En ma position de Vice-Président de la Recherche et du Développement des IAI, j’ai eu l’honneur de développer avec l’Agence Spatiale Israélienne (ISA), la coopération spatiale entre les deux pays. C’est un domaine actif et productif, qui débute en 1994, avec un premier accord-cadre conclu entre le CNES et l’ISA sur l’utilisation pacifique de l’espace. En mai 1996, de la base spatiale de Kourou, est lancé le premier satellite israélien de communication AMOS par un lanceur Ariane 4.
La coopération inclut également des recherches en astrophysique, en télédétection ou en exploration planétaire. Pour illustrer le succès de cette coopération, je citerai deux programmes d’études du changement climatique et de la gestion des ressources naturelles. Le satellite franco-israélien Vénμs qui a été lancé de la base de lancement de Kourou le 2 août 2017, par le lanceur Vega. L’observation de ce satellite renseigne énormément dans la lutte contre le réchauffement de la planète et ses conséquences néfastes. Le programme C3IEL pour l’étude des nuages convectifs qui a débuté en 2016, à la suite du succès de la collaboration entre les deux agences spatiales sur le programme Venµs. Sa mission se focalisera sur l’étude de ces nuages, fournissant ainsi des données inédites pour la lutte contre le changement climatique.
En conclusion, cette coopération scientifique permet de renforcer les relations diplomatiques entre la France et Israël tout en stimulant l’innovation et le développement économique dans les deux pays.
Quel est votre sentiment sur la « relation spéciale » Israël / USA ?
========
CONSIGNE A — D'après l'extrait, en quelle année le premier accord-cadre entre le CNES et l'ISA a-t-il été conclu ?
CONSIGNE B — Recopie sans modification le passage de l'extrait qui commence par « En ma position » et se poursuit jusqu'à « lanceur Ariane 4. ».
CONSIGNE C — Énumère les domaines de recherche que, selon l'extrait, la coopération inclut également.

Entrées de données collectées
========
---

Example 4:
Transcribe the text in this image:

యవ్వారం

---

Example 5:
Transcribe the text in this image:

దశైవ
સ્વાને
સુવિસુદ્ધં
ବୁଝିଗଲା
========
RÉPONSE ATTENDUE A — En 1994.

RÉPONSE ATTENDUE B —
En ma position de Vice-Président de la Recherche et du Développement des IAI, j’ai eu l’honneur de développer avec l’Agence Spatiale Israélienne (ISA), la coopération spatiale entre les deux pays. C’est un domaine actif et productif, qui débute en 1994, avec un premier accord-cadre conclu entre le CNES et l’ISA sur l’utilisation pacifique de l’espace. En mai 1996, de la base spatiale de Kourou, est lancé le premier satellite israélien de communication AMOS par un lanceur Ariane 4.

RÉPONSE ATTENDUE C — astrophysique, télédétection, exploration planétaire